- _Material provided_:
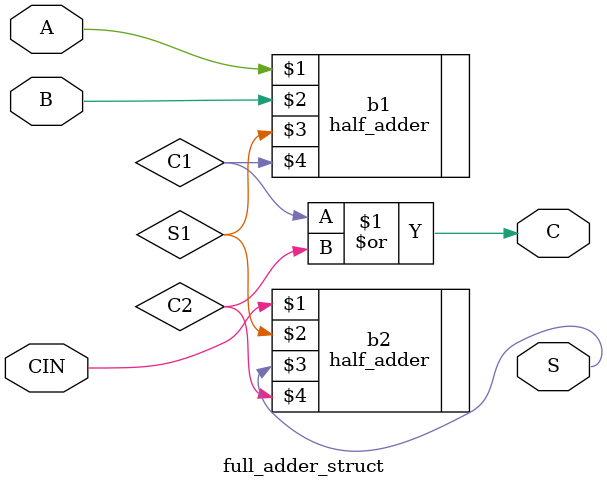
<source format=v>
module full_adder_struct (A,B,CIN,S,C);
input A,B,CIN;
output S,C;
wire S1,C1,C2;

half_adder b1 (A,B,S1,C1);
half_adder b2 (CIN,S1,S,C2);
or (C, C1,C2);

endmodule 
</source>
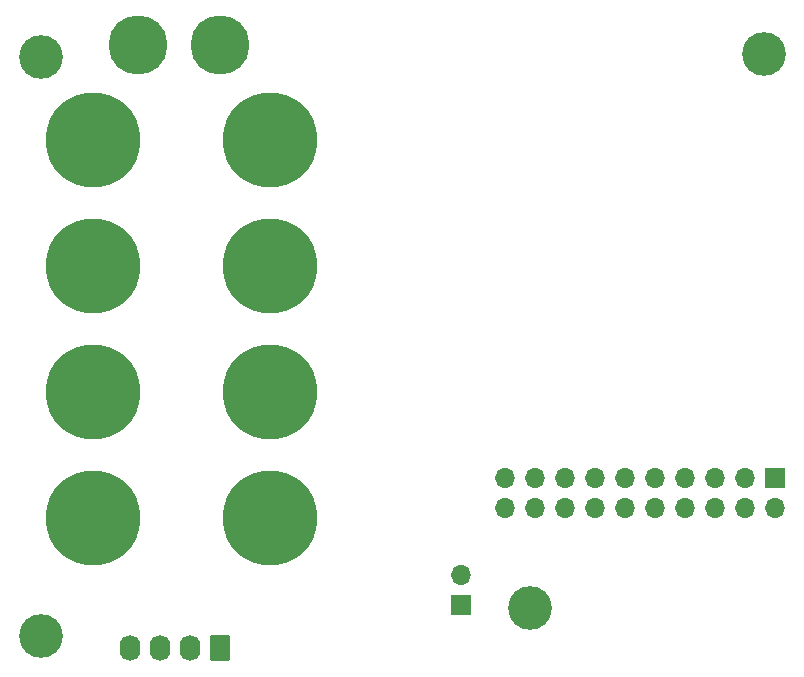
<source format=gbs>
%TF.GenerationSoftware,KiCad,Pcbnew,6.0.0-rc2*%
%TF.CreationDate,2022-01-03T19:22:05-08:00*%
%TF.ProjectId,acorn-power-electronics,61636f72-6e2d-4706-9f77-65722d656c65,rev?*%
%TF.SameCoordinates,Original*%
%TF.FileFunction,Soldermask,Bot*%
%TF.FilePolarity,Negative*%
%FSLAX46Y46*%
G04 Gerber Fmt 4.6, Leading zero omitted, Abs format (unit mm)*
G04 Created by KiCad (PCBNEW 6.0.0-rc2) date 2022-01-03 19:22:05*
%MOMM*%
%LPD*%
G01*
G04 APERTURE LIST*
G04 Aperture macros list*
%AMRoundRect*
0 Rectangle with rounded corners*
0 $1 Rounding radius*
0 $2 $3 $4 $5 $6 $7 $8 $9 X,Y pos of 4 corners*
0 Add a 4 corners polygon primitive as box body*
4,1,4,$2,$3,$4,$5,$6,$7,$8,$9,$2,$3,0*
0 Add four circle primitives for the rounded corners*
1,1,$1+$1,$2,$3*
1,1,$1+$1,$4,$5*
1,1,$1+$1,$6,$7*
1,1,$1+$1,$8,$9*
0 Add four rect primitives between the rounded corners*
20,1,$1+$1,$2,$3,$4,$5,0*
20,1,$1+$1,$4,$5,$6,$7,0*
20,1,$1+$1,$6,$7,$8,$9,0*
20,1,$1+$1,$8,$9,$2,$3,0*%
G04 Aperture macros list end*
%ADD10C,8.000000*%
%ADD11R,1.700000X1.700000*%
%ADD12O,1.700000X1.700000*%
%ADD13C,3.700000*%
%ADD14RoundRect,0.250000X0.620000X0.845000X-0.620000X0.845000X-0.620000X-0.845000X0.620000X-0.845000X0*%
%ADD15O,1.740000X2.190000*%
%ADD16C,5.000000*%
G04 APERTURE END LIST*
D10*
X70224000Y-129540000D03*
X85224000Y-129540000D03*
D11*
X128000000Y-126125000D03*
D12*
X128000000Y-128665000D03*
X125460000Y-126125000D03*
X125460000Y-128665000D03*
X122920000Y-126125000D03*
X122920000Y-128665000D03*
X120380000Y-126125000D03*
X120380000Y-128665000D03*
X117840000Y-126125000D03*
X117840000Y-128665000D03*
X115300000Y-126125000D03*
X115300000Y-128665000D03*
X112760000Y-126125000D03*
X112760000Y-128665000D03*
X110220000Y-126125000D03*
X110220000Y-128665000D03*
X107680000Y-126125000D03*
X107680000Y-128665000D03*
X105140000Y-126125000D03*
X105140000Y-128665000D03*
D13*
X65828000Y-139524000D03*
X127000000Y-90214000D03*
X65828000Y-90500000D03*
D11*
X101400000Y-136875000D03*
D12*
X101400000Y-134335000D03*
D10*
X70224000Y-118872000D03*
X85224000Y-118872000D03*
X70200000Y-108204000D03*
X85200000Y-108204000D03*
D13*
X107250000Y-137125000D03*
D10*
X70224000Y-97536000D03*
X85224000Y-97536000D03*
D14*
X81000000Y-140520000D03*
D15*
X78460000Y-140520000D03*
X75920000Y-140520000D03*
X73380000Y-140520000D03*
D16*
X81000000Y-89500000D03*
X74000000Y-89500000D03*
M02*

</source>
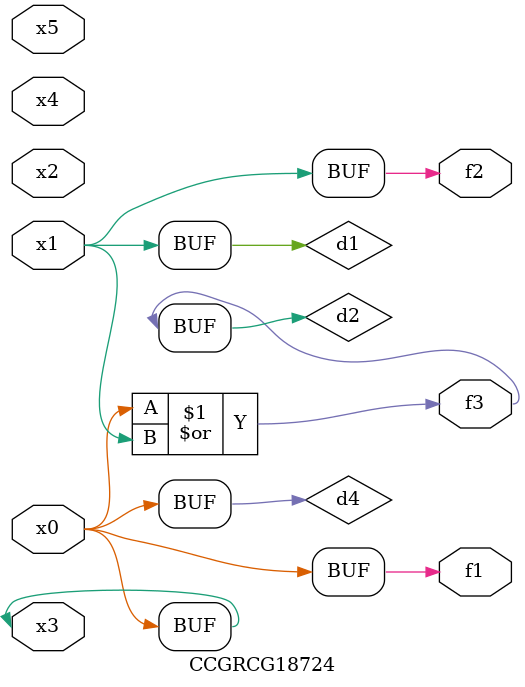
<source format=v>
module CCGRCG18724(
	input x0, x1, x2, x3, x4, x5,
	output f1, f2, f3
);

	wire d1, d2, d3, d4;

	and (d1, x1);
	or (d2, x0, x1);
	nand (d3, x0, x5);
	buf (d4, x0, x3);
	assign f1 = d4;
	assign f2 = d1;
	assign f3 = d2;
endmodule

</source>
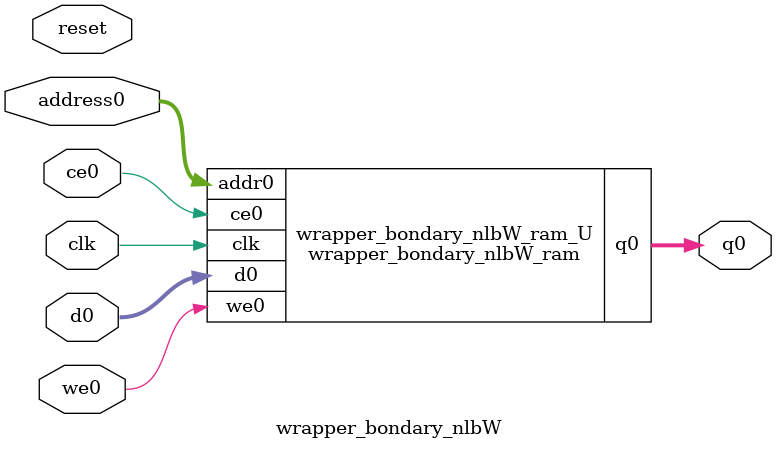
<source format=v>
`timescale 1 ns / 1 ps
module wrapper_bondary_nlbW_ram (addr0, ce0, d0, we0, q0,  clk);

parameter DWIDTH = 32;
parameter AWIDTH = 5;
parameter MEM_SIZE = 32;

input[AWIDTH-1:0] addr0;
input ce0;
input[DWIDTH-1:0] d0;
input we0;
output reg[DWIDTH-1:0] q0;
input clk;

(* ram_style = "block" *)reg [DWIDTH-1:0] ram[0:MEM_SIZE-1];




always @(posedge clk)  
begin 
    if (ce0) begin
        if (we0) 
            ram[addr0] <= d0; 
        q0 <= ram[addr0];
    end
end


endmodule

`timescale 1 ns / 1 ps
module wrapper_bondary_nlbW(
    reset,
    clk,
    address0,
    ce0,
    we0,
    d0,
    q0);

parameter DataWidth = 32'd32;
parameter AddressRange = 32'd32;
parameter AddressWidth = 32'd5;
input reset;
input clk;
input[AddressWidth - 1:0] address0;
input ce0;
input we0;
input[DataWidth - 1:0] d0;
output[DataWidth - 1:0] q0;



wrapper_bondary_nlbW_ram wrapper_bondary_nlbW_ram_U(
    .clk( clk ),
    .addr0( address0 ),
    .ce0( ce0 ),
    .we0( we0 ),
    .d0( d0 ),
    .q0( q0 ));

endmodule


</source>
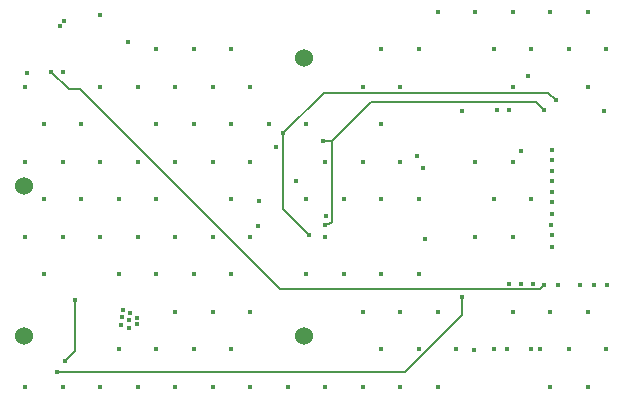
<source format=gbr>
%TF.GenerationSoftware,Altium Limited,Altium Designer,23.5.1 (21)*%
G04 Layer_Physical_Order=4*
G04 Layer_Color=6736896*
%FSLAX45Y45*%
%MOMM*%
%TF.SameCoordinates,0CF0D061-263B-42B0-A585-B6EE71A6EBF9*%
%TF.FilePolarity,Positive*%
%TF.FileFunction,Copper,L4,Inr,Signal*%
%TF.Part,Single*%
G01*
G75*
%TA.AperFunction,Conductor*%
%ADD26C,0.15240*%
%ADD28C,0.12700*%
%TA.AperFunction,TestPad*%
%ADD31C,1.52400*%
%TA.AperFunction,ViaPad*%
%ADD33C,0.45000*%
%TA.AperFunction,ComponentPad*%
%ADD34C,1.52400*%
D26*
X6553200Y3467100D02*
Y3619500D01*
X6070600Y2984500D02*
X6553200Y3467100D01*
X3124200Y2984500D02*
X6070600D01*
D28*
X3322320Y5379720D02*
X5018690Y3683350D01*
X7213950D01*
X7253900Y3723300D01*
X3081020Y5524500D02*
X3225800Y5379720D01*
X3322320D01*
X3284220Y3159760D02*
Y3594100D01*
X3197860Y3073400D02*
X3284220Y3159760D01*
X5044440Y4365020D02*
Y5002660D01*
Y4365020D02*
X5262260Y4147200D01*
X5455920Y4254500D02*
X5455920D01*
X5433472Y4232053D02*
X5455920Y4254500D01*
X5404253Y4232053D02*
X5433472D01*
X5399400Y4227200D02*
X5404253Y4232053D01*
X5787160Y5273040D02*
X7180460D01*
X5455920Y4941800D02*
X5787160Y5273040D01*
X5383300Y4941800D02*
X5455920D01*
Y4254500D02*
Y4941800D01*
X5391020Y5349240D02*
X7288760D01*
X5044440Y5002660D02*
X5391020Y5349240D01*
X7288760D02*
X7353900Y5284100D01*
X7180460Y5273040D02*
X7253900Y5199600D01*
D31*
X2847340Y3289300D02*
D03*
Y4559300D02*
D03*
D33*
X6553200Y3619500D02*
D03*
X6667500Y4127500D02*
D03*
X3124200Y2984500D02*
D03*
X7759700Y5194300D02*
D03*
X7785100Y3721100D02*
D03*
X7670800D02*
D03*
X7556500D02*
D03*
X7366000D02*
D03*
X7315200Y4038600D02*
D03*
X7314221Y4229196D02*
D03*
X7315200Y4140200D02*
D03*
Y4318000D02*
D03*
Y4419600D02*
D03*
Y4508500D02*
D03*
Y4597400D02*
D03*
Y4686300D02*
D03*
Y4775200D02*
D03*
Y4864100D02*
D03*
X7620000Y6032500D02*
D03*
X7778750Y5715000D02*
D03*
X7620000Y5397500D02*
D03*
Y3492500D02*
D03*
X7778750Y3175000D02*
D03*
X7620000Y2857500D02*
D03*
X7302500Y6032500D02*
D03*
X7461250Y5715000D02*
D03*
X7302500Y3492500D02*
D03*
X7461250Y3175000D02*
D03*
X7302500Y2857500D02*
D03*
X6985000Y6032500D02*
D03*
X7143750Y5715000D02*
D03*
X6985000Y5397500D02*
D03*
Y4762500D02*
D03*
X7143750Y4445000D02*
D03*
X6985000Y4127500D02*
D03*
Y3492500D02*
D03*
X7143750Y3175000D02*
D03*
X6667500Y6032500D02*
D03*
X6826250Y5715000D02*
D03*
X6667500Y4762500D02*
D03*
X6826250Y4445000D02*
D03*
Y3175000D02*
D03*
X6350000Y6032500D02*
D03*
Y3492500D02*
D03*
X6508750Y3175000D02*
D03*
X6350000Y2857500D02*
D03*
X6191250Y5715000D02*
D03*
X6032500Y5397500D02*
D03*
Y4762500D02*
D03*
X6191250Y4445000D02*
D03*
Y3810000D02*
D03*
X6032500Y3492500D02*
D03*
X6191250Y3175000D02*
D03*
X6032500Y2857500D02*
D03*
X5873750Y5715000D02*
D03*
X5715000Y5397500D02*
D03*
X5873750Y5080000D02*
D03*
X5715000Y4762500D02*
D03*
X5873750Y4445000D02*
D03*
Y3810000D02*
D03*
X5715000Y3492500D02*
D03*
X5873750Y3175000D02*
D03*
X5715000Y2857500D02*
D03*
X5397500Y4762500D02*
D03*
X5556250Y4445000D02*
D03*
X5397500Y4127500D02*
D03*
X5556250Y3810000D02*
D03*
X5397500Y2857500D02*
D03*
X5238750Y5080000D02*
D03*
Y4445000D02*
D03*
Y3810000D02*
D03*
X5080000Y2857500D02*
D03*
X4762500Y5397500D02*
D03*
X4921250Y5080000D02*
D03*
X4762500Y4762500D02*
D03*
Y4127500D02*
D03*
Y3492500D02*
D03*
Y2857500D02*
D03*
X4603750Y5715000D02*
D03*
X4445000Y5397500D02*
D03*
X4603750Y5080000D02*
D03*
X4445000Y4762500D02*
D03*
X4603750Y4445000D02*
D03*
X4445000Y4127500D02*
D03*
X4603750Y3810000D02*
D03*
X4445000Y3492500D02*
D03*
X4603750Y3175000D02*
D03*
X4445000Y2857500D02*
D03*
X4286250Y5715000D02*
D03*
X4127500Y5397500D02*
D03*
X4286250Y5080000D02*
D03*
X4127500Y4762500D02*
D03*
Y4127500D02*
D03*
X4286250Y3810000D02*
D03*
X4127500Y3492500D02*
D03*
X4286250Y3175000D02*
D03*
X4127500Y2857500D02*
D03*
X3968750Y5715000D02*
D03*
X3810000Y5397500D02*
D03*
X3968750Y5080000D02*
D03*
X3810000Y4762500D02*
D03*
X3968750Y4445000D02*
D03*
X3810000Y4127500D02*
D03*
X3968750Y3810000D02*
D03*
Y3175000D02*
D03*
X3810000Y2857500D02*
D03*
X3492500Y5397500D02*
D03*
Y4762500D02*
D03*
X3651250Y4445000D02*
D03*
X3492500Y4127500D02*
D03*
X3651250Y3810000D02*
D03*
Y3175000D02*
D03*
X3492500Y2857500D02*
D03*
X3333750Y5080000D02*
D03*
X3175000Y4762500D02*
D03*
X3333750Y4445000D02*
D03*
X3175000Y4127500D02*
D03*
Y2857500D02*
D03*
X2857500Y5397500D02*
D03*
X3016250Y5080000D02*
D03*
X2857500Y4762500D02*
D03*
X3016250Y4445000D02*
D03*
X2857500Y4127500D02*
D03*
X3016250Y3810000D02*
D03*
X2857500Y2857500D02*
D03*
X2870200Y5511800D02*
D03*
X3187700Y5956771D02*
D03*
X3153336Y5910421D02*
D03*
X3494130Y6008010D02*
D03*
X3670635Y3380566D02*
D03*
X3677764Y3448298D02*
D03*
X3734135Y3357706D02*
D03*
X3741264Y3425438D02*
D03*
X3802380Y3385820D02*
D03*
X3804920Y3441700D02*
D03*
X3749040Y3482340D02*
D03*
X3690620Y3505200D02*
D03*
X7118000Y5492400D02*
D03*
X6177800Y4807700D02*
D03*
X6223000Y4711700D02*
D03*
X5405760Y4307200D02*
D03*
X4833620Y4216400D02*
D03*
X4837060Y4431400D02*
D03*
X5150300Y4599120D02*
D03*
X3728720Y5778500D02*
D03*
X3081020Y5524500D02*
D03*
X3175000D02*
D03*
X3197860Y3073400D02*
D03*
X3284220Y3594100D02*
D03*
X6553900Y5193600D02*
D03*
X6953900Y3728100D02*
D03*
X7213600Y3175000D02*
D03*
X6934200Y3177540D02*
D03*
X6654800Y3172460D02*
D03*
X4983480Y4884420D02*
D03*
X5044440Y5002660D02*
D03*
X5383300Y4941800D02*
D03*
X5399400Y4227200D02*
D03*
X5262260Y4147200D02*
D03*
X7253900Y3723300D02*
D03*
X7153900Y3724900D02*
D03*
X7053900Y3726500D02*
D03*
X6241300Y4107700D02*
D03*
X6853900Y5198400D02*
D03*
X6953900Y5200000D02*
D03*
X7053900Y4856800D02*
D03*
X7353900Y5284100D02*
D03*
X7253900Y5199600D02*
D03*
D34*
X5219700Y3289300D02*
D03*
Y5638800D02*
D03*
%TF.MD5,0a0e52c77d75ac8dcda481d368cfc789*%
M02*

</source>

- _Directions_:
Your reply should be a single number: how many lines in the entries above hold the string "four".

- _Solution_:
2